EXERCISE DIRECTIONS: Extract the rows unchanged, starting at the first line and ending at the line that contains "### 🌟 New Features", with both ends included.
------ INFORMATION SUPPLIED ------
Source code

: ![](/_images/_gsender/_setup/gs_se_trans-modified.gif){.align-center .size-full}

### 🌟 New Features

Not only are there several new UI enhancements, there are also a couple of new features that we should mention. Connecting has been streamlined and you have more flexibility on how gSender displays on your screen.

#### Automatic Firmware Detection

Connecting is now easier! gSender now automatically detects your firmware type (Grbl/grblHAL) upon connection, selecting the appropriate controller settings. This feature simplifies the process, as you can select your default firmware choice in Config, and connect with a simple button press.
------
WORKED SOLUTION:
Source code

: ![](/_images/_gsender/_setup/gs_se_trans-modified.gif){.align-center .size-full}

### 🌟 New Features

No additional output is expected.